BERK AKAND WHATSAPP KONUŞMALARINI İSTEDİ
Tanık Gözde Yaman: Berk Akand ile çocukluk arkadaşıyız. Olay gecesi her iki sanıkla telefonla görüştüm. Sanıkların sesinde herhangi bir tedirginlik yoktu. Berk Akand birkaç gün sonra benden Whatsapp konuşmalarını istedi. Ben silmiştim. Olaydan bu şekilde haberdar oldum. Berk’i uzun yıllardır tanıyorum. Hiçbir şekilde zarar görmedim. Şule ile konuşmadım. Şule diye birinin orada olduğunu bile bilmiyordum.

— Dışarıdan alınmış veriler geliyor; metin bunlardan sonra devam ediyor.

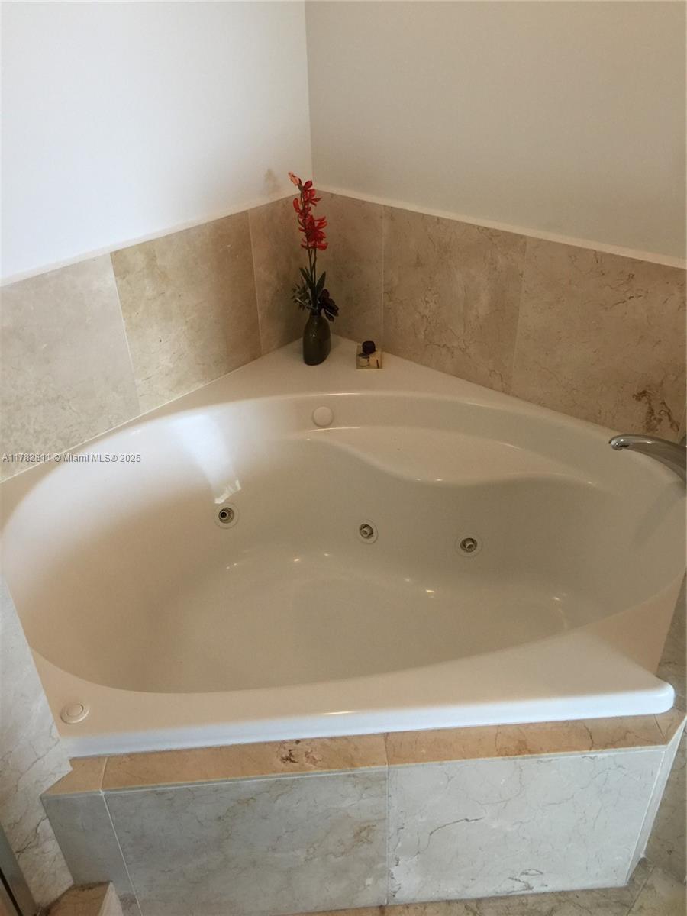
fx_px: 767
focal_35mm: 29
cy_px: 458
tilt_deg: -34.2
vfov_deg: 61.7
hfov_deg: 48.2
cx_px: 344
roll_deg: +0.3
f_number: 2.2
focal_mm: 4.15
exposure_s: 1/15
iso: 50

AVUKAT YILDIRIM: DELİL GİZLİYORLAR
Çet ailesinin avukatlarından Umur Yıldırım duruşmada şunları söyledi: Sanıklar halen delil gizliyor, olay sırasında kullandıkları telefonlar yerine başka telefonları mahkemeye verdiler. Sanıklar Şule Çet’i kurtarmaya çalıştıklarını beyan ediyor. Telefon kayıtlarını incelediğimizde ne 112 ne 110 ne de 155, hiçbiri aranmamış. Üstelik aşağıya indiklerinde güvenlik görevlilerine ‘Buradan bir kız gitti gördünüz mu?’ demişler. Arkadaşlarını kurtarmak isteyen biri bunu yapar mı? Bu telefonları arayıp yardım istemeleri beklenmez mi?

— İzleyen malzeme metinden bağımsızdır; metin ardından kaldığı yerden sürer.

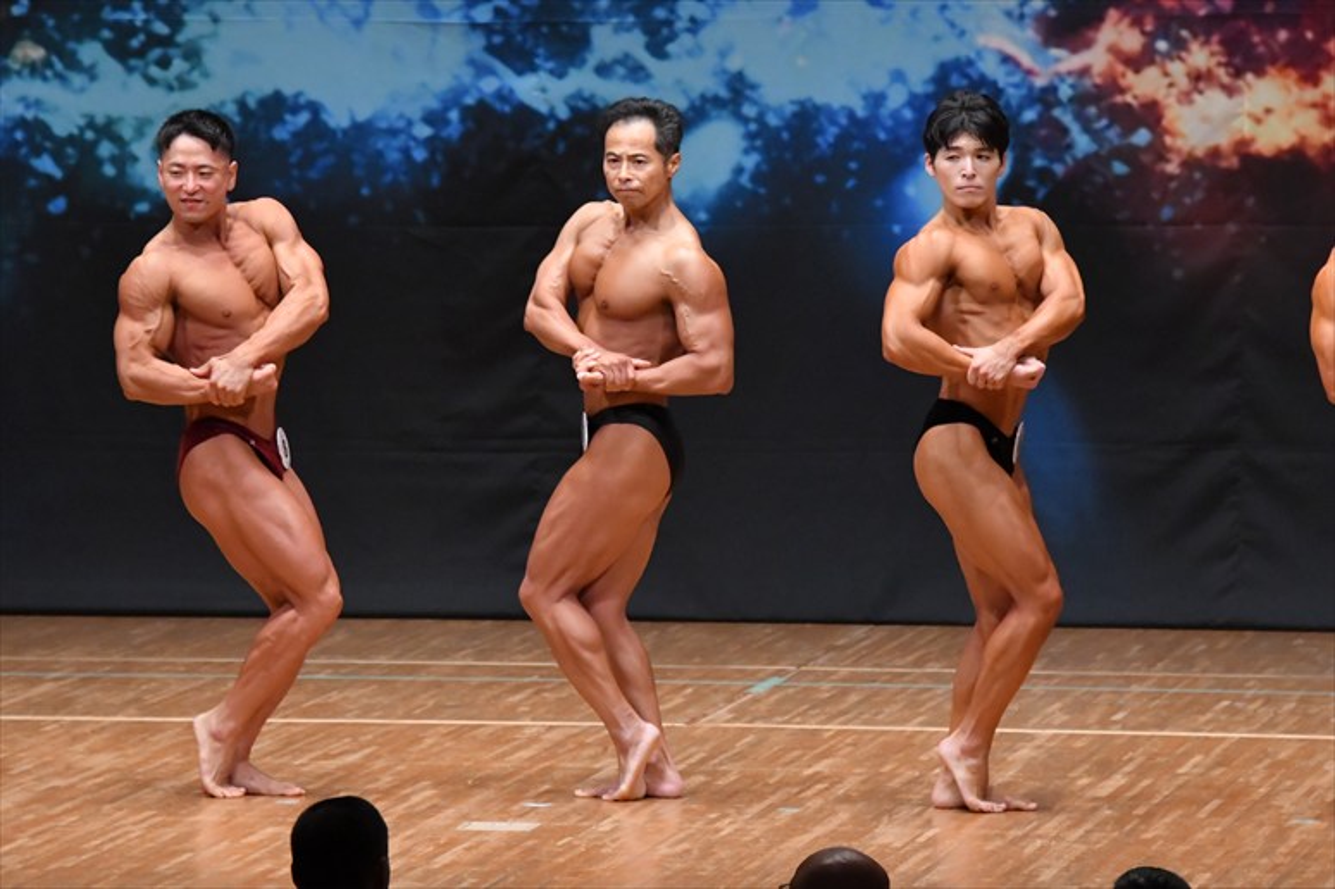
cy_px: 444
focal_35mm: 270
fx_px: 10008
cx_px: 668
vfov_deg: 5.1
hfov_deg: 7.6
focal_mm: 180
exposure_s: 1/400
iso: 6400
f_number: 5.6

SANIK AKSU: YENİ SENARYOLAR İÇİN BAŞARILAR DİLİYORUM
Müebbet hapisle tutuklu yargılanan Çağatay Aksu ise suçsuz olduğunu öne sürdü. Aksu şunları söyledi: Yine bir senaryo, şaşırdık mı, hayır. Alıştık çünkü. Çürütmekten ben yoruldum. Onlar üretmekten yorulmadı. Ben Şule’yi gördüğümde pencereden sarkar şekildeydi ve elleri açıktı. Ayak bileğinden tuttum. Doğaüstü güçlerimin olduğunu düşünüyorum. Birine dokunmadan tecavüz etme, dokunmadan boğma ve dokunmadan aşağıya atma. Nasıl oluyor anlamadım. Doğaüstü güçlerimiz var. Bir şey diyemiyorum. Tanıklar yalan söylüyor. Tanıkların anlattığı Şule ile benim tanıdığım Şule çok farklı. Tanıklara itibar edilmemesini istiyorum. Raporlar geldikten sonra konuşacağım. Yeni senaryo için başarılar diliyorum.

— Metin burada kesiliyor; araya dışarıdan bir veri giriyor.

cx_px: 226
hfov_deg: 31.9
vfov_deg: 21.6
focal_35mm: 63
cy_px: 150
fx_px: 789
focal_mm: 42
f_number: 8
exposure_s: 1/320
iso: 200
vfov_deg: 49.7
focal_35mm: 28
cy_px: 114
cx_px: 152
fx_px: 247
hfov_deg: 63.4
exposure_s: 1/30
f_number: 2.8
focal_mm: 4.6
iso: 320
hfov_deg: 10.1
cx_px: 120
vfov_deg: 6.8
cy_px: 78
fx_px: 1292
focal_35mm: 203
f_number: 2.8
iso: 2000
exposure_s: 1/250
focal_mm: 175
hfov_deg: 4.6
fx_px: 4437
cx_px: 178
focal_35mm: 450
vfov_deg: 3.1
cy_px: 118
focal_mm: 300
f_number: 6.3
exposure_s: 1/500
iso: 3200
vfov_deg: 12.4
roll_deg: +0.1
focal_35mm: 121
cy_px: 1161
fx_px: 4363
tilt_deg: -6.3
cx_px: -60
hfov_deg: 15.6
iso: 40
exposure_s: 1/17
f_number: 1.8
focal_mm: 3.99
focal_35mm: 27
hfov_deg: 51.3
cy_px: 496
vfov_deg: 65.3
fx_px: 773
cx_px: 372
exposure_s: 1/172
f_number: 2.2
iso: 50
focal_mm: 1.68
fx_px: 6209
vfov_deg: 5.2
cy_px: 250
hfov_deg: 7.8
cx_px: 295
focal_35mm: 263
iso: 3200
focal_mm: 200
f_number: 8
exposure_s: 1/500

Tanık ve sanıkların ifadelerini alan mahkeme, Şule Çet’in ev arkadaşının tekrar dinlenmesine, önceki celselerin ara kararlarında talep edilen raporların beklenmesine ve sanıkların tutukluluk halinin devamına hükmedip davayı 16 Ekim’e bıraktı. Şule Çet’in babası Baba İsmail Çet ise ‘Adalete güveniyoruz, bütün sivil toplum örgütleri ve baro başkanları bizim yanımızda, inşallah 16 Ekim Çarşamba günü adaletin yerini bulacağına inanıyorum’ diye konuştu.